### Extracted information
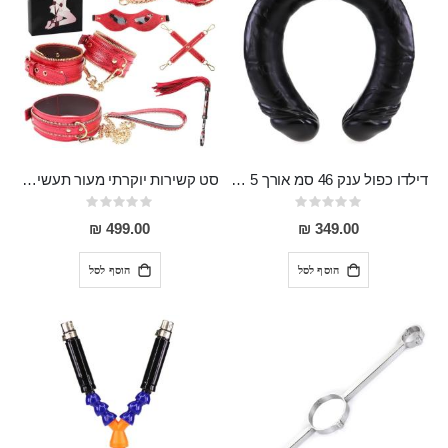
דילדו כפול ענק 46 סמ אורך 5 סמ רוחב Mirmir
סט קשירות יוקרתי מעור תעשיתי 7 חלקים עם ריצרץ Vidar
Rating:
Rating:
0%
0%
499.00 ₪
349.00 ₪
הוסף לסל
הוסף לסל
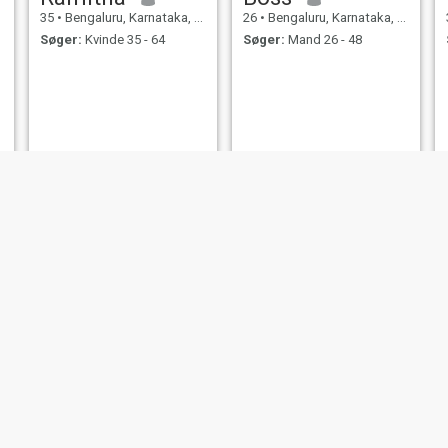
35
•
Bengaluru, Karnataka, Indien
26
•
Bengaluru, Karnataka, Indien
Søger:
Kvinde 35 - 64
Søger:
Mand 26 - 48
K
33
•
Bengaluru, Karnataka, Indien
######
Exercise goal: Retype the text from all of the data above, line for line, without the pictures.

Output below:
דילדו כפול ענק 46 סמ אורך 5 סמ רוחב Mirmir
סט קשירות יוקרתי מעור תעשיתי 7 חלקים עם ריצרץ Vidar
Rating:
Rating:
0%
0%
499.00 ₪
349.00 ₪
הוסף לסל
הוסף לסל
35
•
Bengaluru, Karnataka, Indien
26
•
Bengaluru, Karnataka, Indien
Søger:
Kvinde 35 - 64
Søger:
Mand 26 - 48
K
33
•
Bengaluru, Karnataka, Indien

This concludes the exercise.